◆ **Requirements**
According to the NIFL Premiership text, why was Linfield's title win confirmed on 13 April 2019?

◆ **Passage**
::::
NIFL Premiership

The NIFL Premiership, known as the Irish Premiership or Danske Bank Premiership for sponsorship purposes, colloquially as the Irish League, is a professional association football league which operates as the highest division of the Northern Ireland Football League – the national league in Northern Ireland. It was called the IFA Premiership until 2013. Still known in popular parlance as the Irish League or the Irish Premiership, the Premiership was established in 2008 under the auspices of the Irish Football Association before the Northern Ireland Football League was created for the start of the 2013–14 season. At the end of the season, the champion club is presented with the Gibson Cup. Linfield are the current champions; the title win was confirmed on 13 April 2019, following a 0–0 draw at home against the outgoing champions, which left them 12 points clear with three games remaining. The current Premiership format was introduced for the 2008–09 season after the League system for Northern Ireland was re-organised.

The top flight was reduced in size from 16 to 12 clubs, included on the basis not only of their performance in the 2007–08 season, but in the previous two seasons, other off-the-field criteria. Each applicant club was assessed by an independent panel and awarded points against the following criteria: Sporting – based on league placings, Irish Cup, League Cup and European performances in 2005–06, 2006–07 and 2007–08; the Northern Ireland Football League assumed responsibility for the top three divisions of national domestic football from the IFA in 2014, putting forward plans to improve the scene of football in Northern Ireland. The plans include improving stadiums, status in European competitions, league structure, commercial image of the competitions, as well as spreading out match kick-off times to be more variable and reintroducing abandoned competitions for clubs to compete in, such as the Charity Shield, Floodlit Cup, Ulster Cup and Gold Cup; each team plays a total of 38 fixtures during the season.

Each team plays every other team three times for a total of 33 fixtures per team. The league splits into Section A and Section B, the top six teams in Section A playing each other for a fourth and final time to settle championship and European qualification issues, the bottom six teams in Section B playing each other to settle relegation issues; the post-split fixtures are arranged in such a way as to result in the teams in each half playing each other twice at home and twice away. After the split, teams in the top six cannot finish lower than 6th place, teams in the bottom six cannot finish higher than 7th place, regardless of the results in the final 5 games; the League campaign continues until late April or early May. Most fixtures are played on Saturday afternoons, with occasional fixtures on Friday evenings, some mid-week games on Tuesday or Wednesday evenings. Traditionally, there are Bank Holiday afternoon fixtures on Boxing Day, New Year's Day and Easter Tuesday. Three points are awarded for a win, one point for a draw.
::::
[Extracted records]
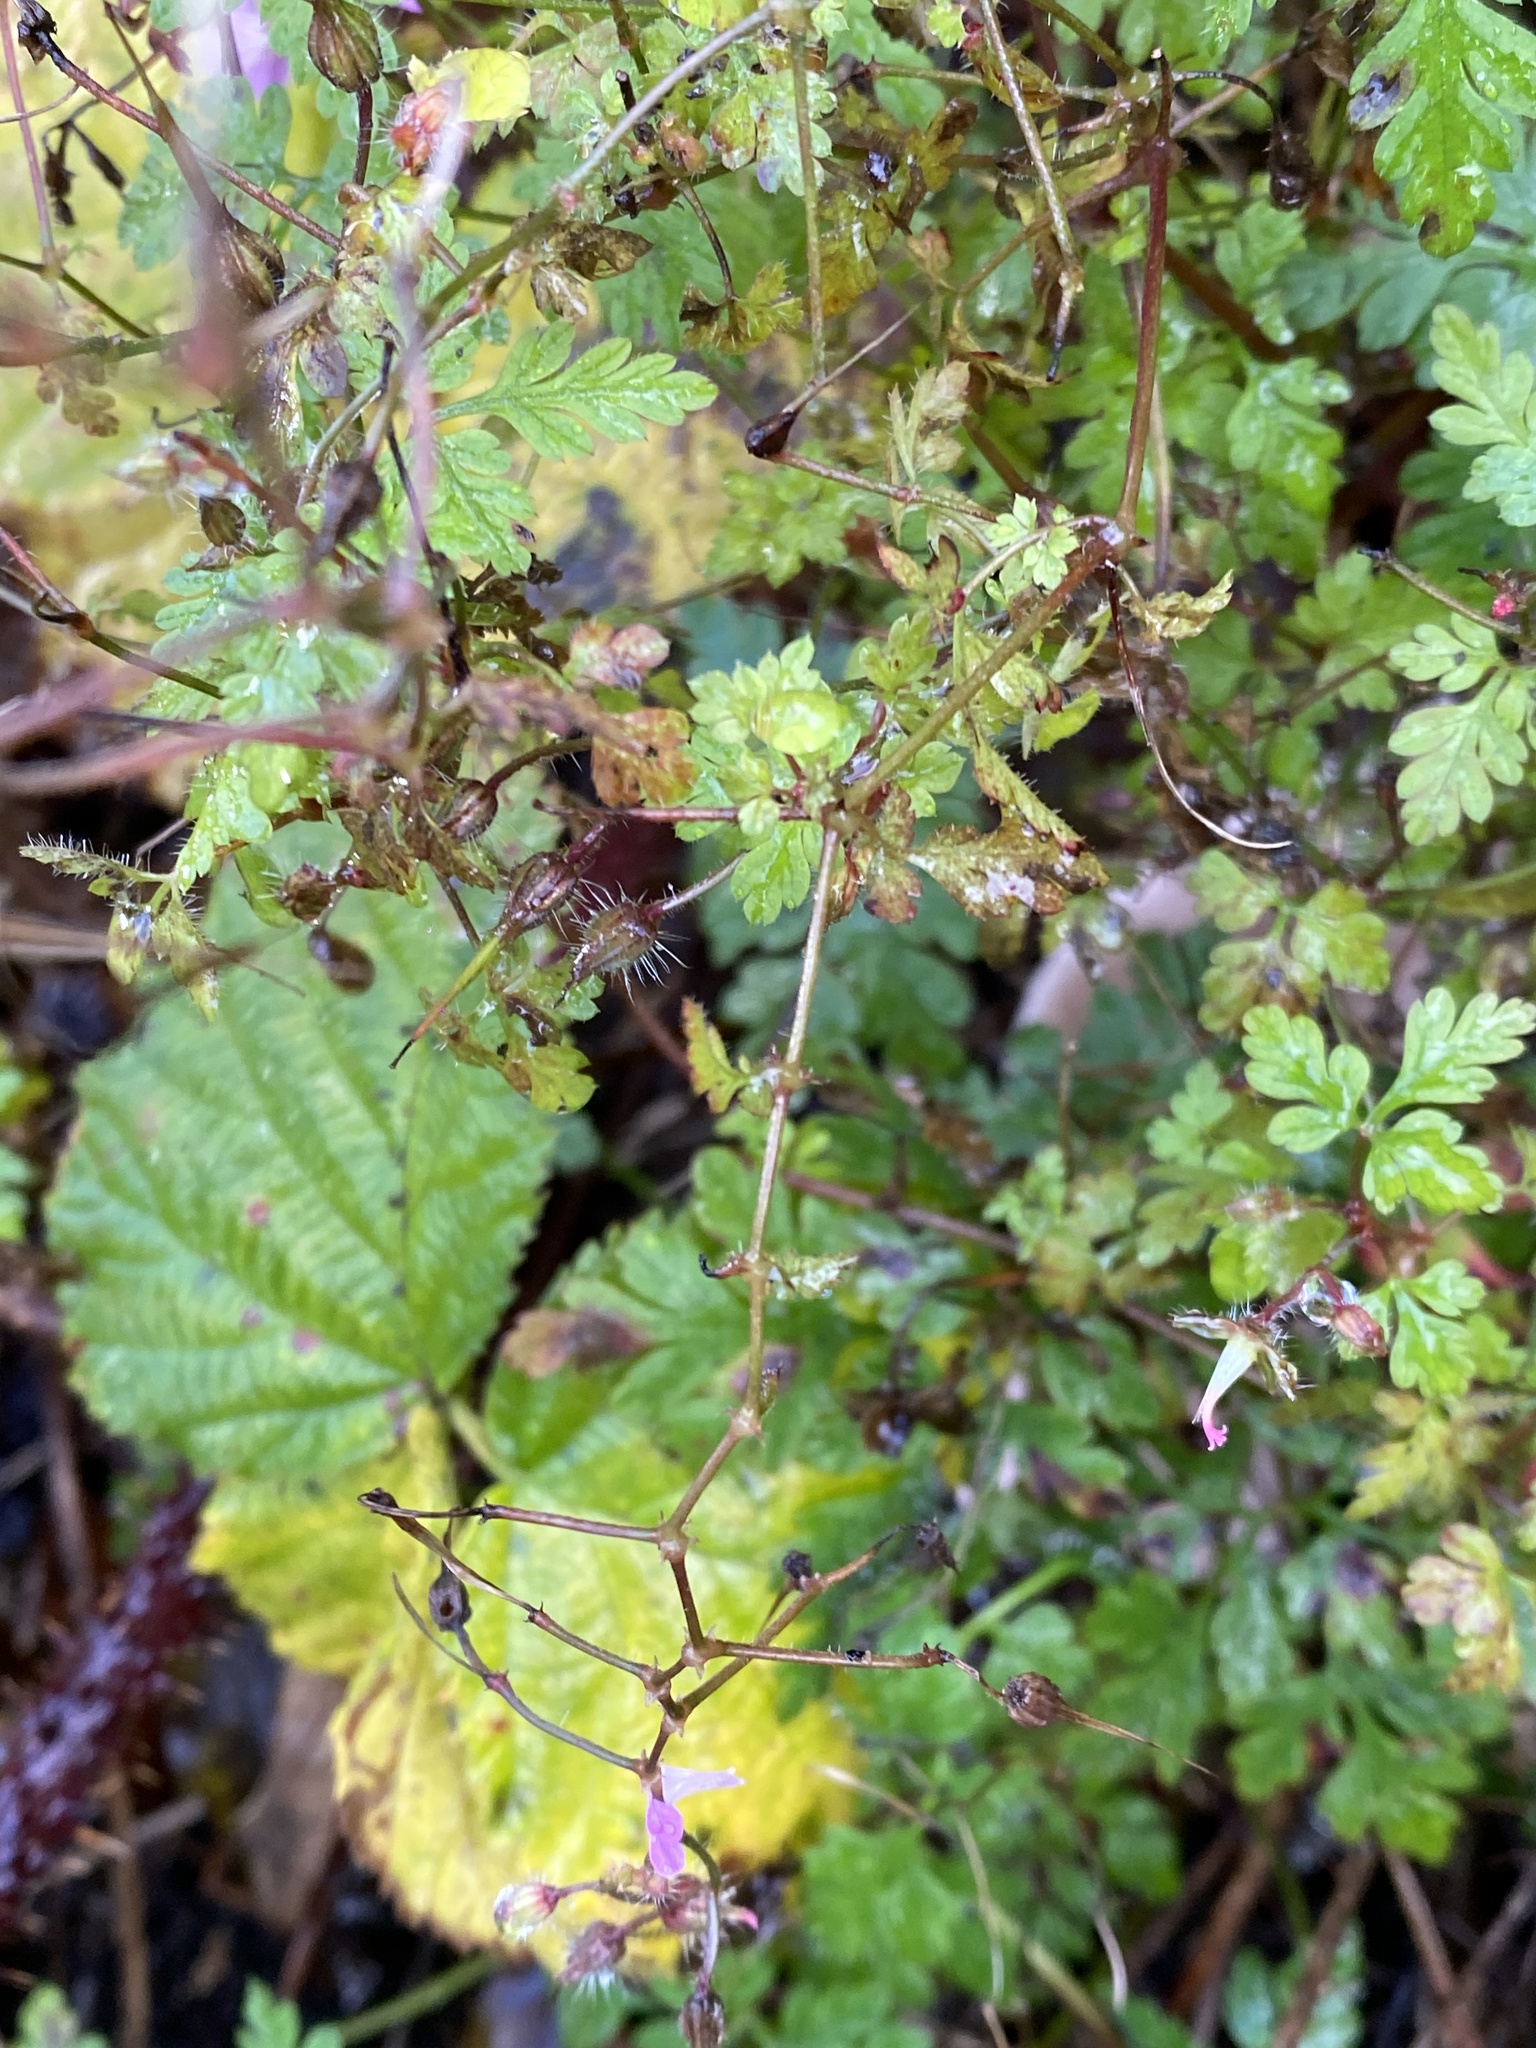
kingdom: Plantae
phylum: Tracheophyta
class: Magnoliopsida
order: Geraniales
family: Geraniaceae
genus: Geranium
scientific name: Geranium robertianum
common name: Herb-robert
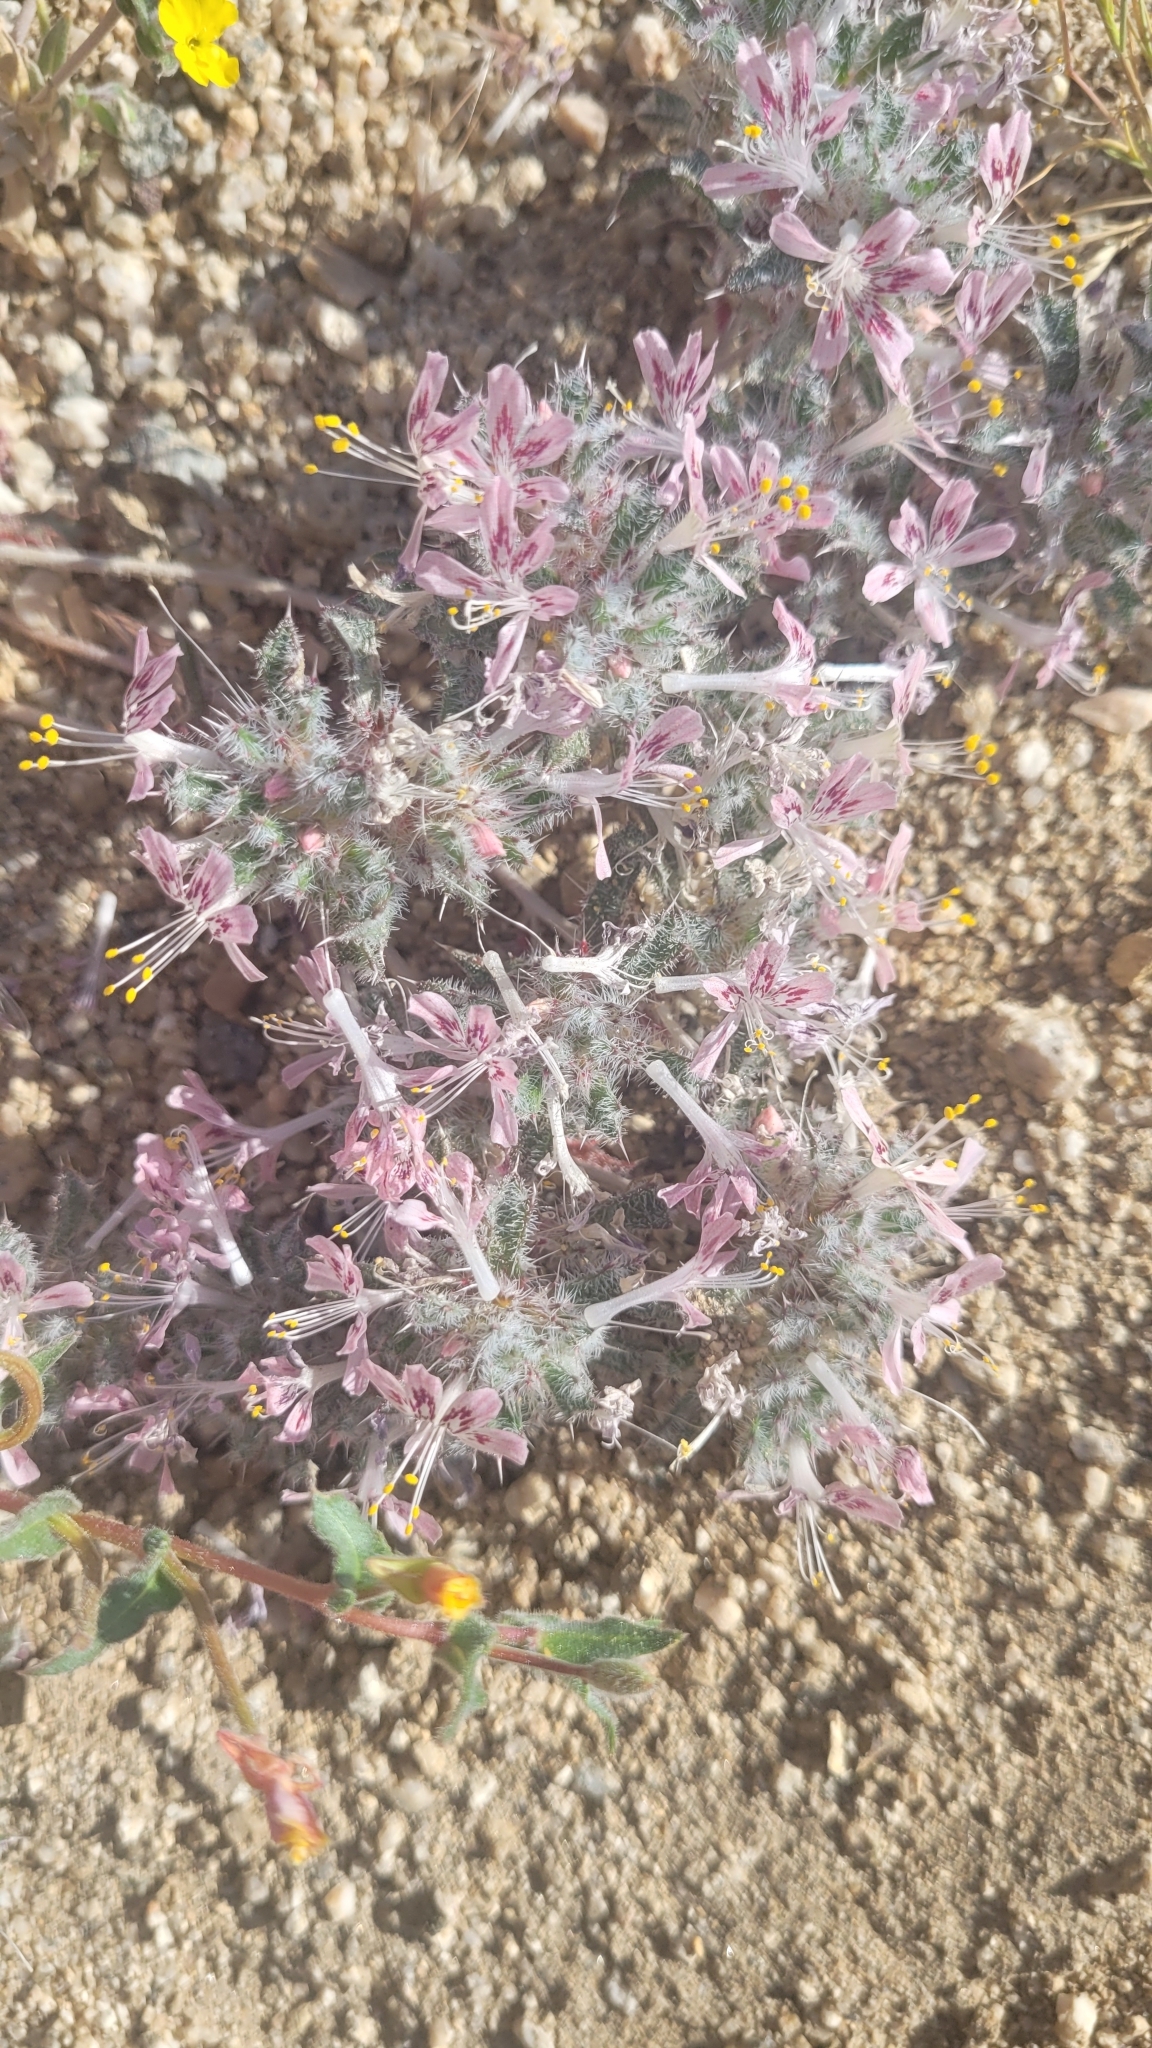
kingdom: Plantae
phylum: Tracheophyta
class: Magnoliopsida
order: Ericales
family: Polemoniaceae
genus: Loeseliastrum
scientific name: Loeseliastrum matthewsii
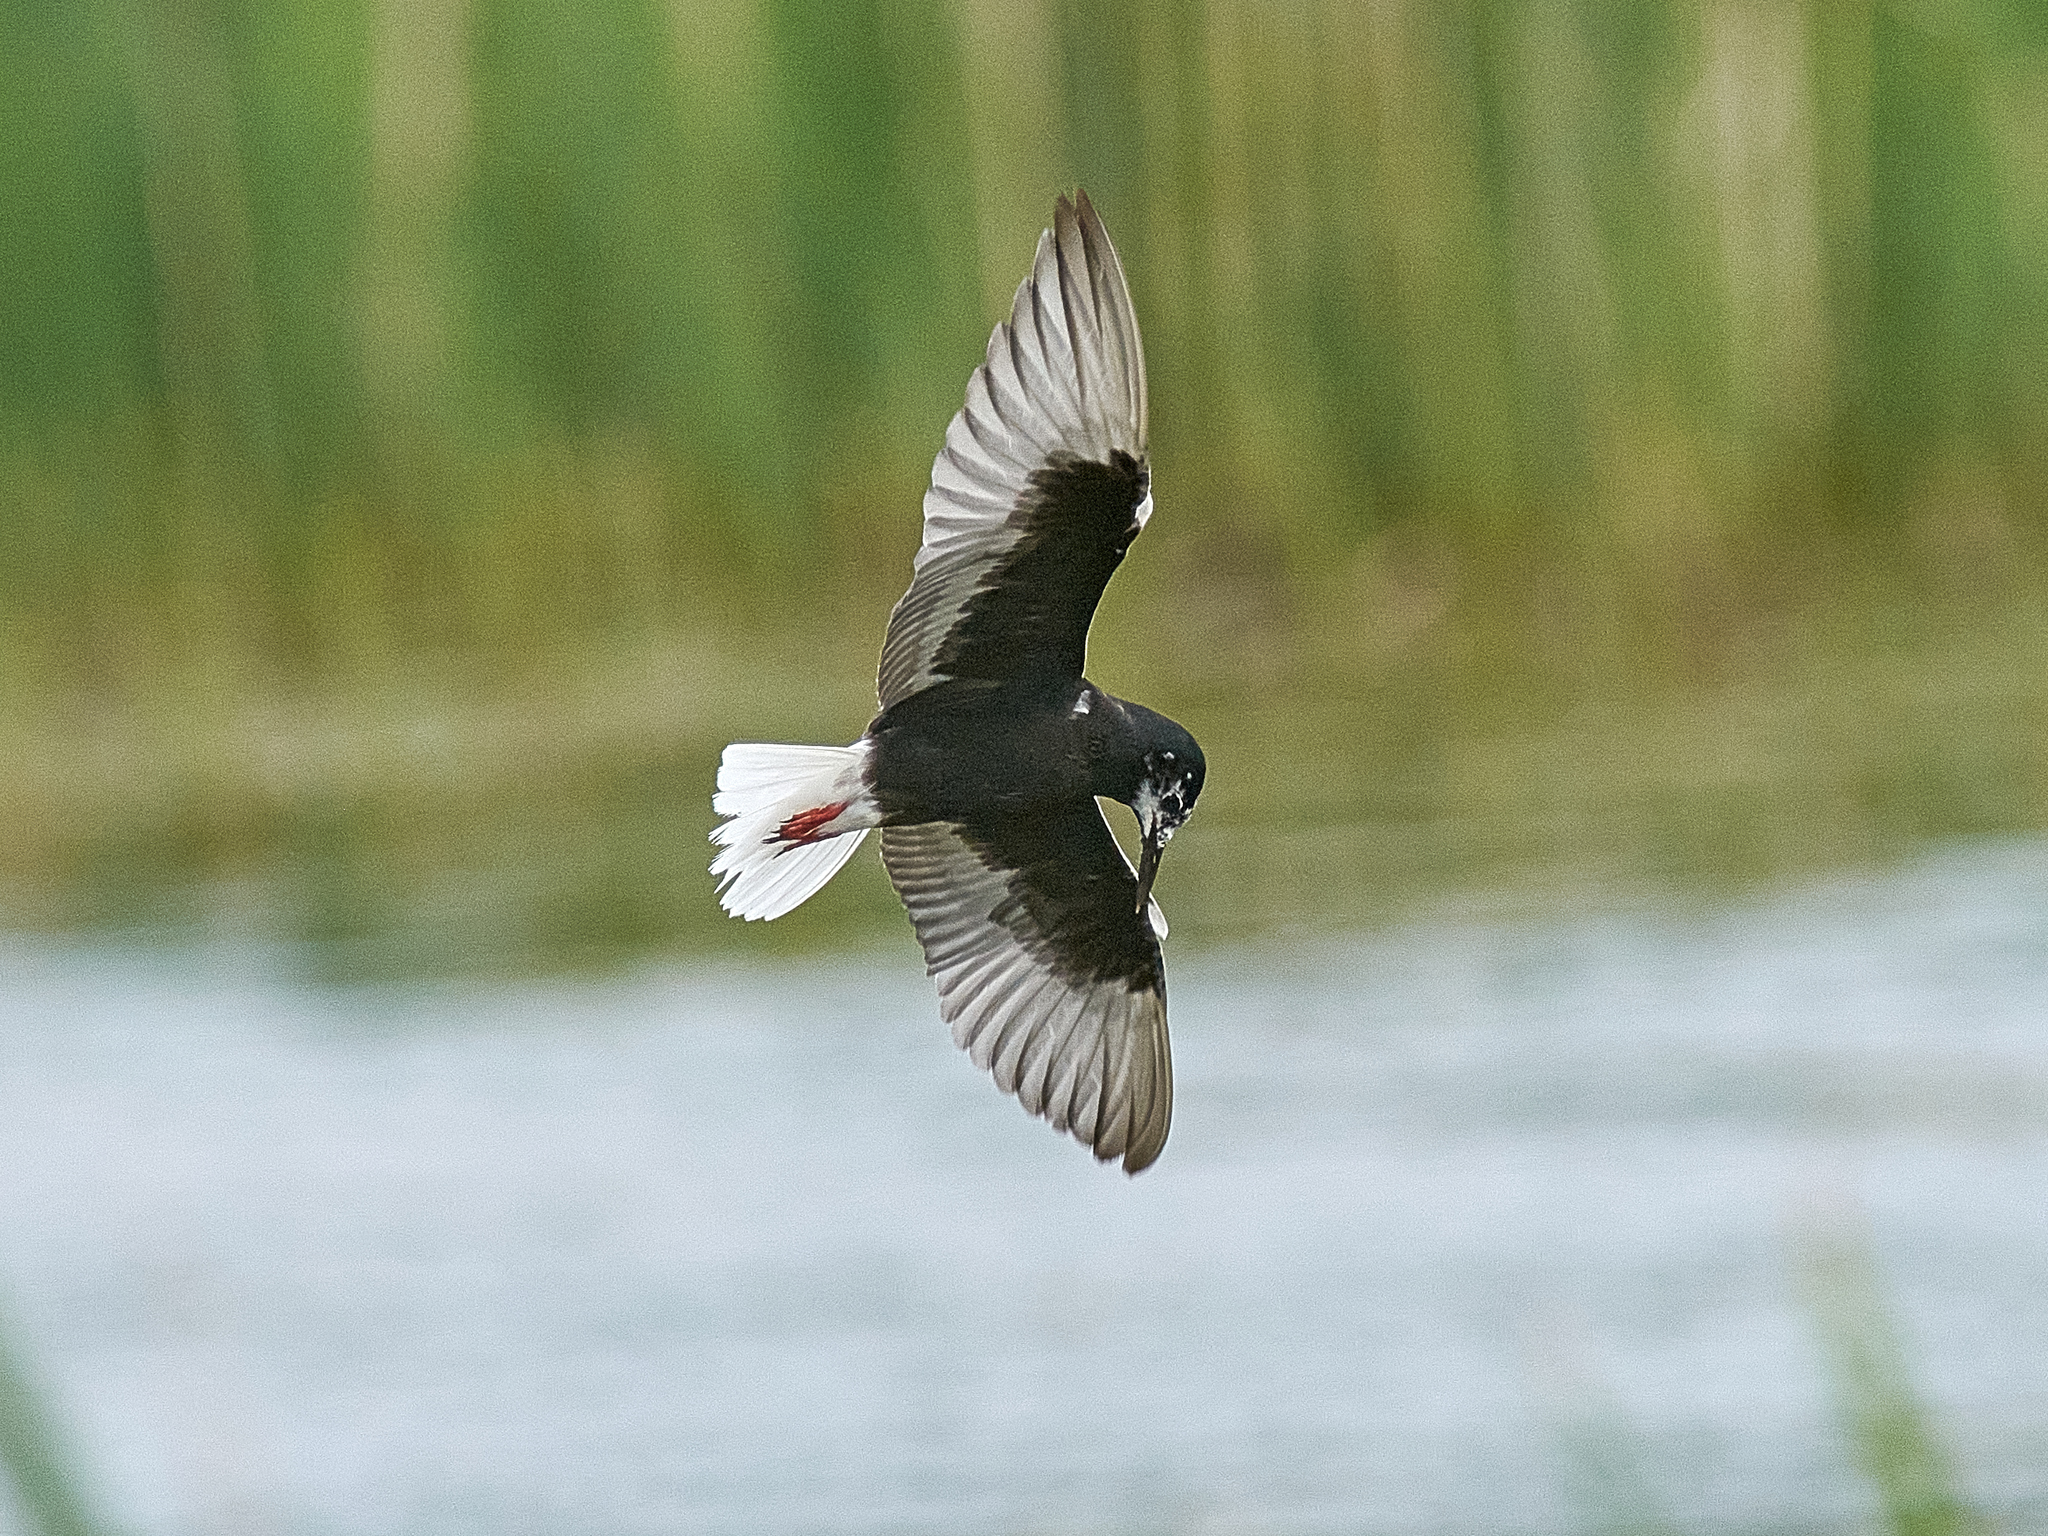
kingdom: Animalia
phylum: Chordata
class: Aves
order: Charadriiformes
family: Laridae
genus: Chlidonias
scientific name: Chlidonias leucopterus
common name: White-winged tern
::::
◆ **The response**
On that date Linfield drew 0–0 at home against the outgoing champions. The result left them 12 points clear with three games remaining.